A medida que se prolonga la cuarentena, que en teoría termina el 27 de abril, la tensión en este tipo de barrios de Colombia, históricamente afectados por el desplazamiento y la violencia, ha aumentado.
Se han reportado protestas, reprimidas por la policía antidisturbios, y tiroteos. El fin de semana hubo toque de queda en Soacha.
De símbolo de necesidad, a símbolo de protesta
«El trapo va en camino a pasar de ser un llamado de ‘venga y me ayuda’ a convertirse en un símbolo de protesta», vaticina Marcos González, historiador experto en cultura.
Hace cinco meses, millones de colombianos salieron a las calles a marchar contra el gobierno de Iván Duque con cacerolas en las manos.

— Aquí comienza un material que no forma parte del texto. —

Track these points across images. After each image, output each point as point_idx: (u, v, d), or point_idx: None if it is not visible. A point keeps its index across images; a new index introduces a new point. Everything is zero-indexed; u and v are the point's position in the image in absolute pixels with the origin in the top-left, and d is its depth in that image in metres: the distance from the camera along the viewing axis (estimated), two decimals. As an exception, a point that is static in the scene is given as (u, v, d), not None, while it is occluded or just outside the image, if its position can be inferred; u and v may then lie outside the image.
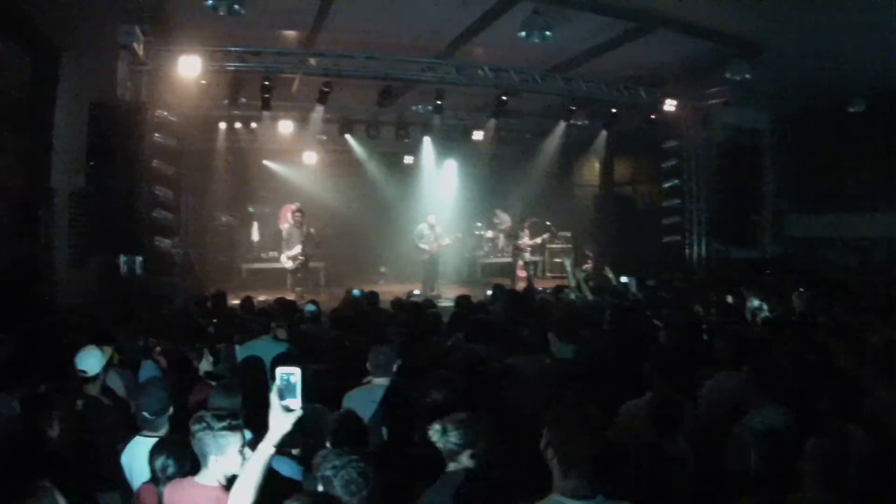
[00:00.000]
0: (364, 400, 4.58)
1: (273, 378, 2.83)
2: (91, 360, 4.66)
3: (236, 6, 8.80)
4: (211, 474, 3.22)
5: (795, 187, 15.88)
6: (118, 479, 3.89)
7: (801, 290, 8.67)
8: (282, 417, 2.74)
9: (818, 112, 14.38)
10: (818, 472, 2.98)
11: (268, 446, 2.75)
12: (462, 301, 8.68)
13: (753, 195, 15.45)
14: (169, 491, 3.32)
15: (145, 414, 4.01)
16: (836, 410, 3.72)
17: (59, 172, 10.74)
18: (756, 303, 8.29)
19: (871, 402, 3.85)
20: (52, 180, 10.60)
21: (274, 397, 2.74)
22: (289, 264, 14.53)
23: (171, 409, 4.07)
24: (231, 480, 2.97)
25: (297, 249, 14.48)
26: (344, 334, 6.69)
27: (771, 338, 5.57)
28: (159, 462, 3.44)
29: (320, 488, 2.94)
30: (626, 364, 5.10)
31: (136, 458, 3.78)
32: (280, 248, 15.07)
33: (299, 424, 2.80)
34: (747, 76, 12.04)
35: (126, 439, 4.00)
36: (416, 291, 10.82)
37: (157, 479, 3.43)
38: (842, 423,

Sartenes y ollas deformados por los golpes de protesta se volvieron el símbolo de demandas políticas, culturales y económicas de uno de los movimientos civiles más significativos de la historia reciente del país.
«La gente en el desespero agarra un símbolo para desahogarse«, dice González.
En la mayoría de hogares colombianos suele haber un trapo rojo: unos le dicen «bayetilla», otros «dulceabrigo», otros «panola». Se usa para limpiar el polvo, el carro, las ventanas.
También se suelen ver en las carnicerías, o en la mano de los personajes que invitan a los restaurantes en las carreteras.
La vestimenta del hombre en el Sanjuanero, una de las danzas folclóricas más importantes del país, lleva un trapo rojo —un «rabo e’ gallo»— en el cuello.
Y el Partido Liberal, que durante un siglo fue uno de los dos movimientos políticos más importantes del país, solía «ondear el trapo rojo» en nombre de los trabajadores, de los débiles.
«Los partidos rebeldes, influenciados por la Revolución Francesa y luego la Internacional Socialista, toman la bandera roja para identificarse, y en Colombia luego pasó a ser una manera despectiva, por parte de los conservadores, de referirse a los liberales como un colectivo poco racional y prosopopéyico», explica el historiador Rodrigo Llano, experto en este partido.
El acalde de Soacha añade: «Este el rojo del trabajo honesto y humilde, el de la bandera (de Colombia), el de la sangre que derramaron los colombianos en busca de su libertad desde la independencia hasta hoy».
Carolina Jiménez, una vendedora callejera de limas de uñas que vive en Cazucá, lo ve diferente: «Estamos gritando que tenemos hambre».
«A nosotros nos gusta es el arroz con huevo al desayuno, el caldo de costilla al almuerzo y un pan con chocolate a la comida (cena)».
«Pero ahora eso se redujo a un plato nomás», señala. «De resto estamos tomando agua e’ panela (azúcar)».
BBC Mundo le pregunta por los alimentos que tiene dentro de la nevera.
Y Jiménez, que es madre de dos niños y vive con un adulto mayor discapacitado, responde: «No, esa nevera de tanto sin usarla se dañó«.